**What you should do:** Retype the text from every row below with no changes, and leave the pictures out of your answer.

Saved data entries:

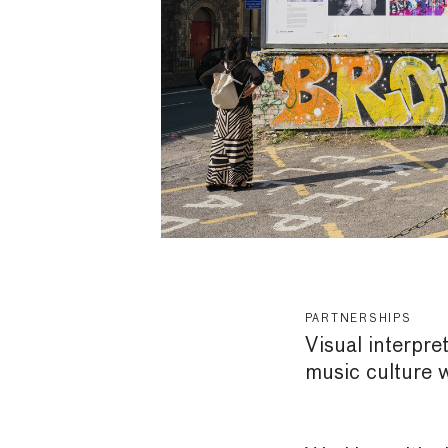
PARTNERSHIPS
Visual interpre
music culture 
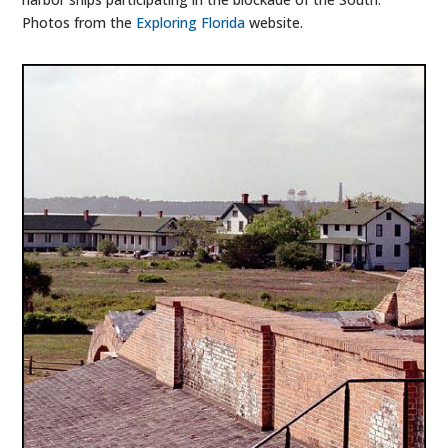
Photos from the
Exploring Florida
website.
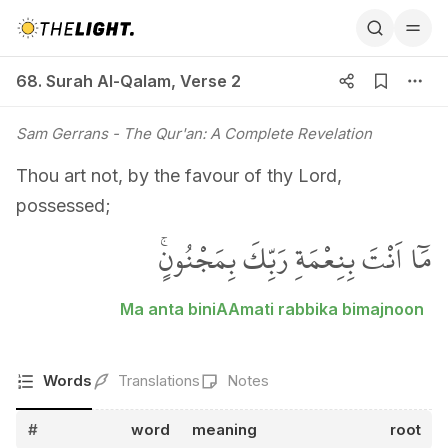
68. Surah Al-Qalam, Verse 2
68. Surah Al-Qalam
,
Verse 2
Sam Gerrans
- The Qur'an: A Complete Revelation
Thou art not, by the favour of thy Lord,
possessed;
مَٓا اَنْتَ بِنِعْمَةِ رَبِّكَ بِمَجْنُونٍۚ
Ma anta biniAAmati rabbika bimajnoon
Words
Translations
Notes
#
word
meaning
root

**Exercise solution:**
PARTNERSHIPS
Visual interpre
music culture 
Photos from the
Exploring Florida
website.
68. Surah Al-Qalam, Verse 2
68. Surah Al-Qalam
,
Verse 2
Sam Gerrans
- The Qur'an: A Complete Revelation
Thou art not, by the favour of thy Lord,
possessed;
مَٓا اَنْتَ بِنِعْمَةِ رَبِّكَ بِمَجْنُونٍۚ
Ma anta biniAAmati rabbika bimajnoon
Words
Translations
Notes
#
word
meaning
root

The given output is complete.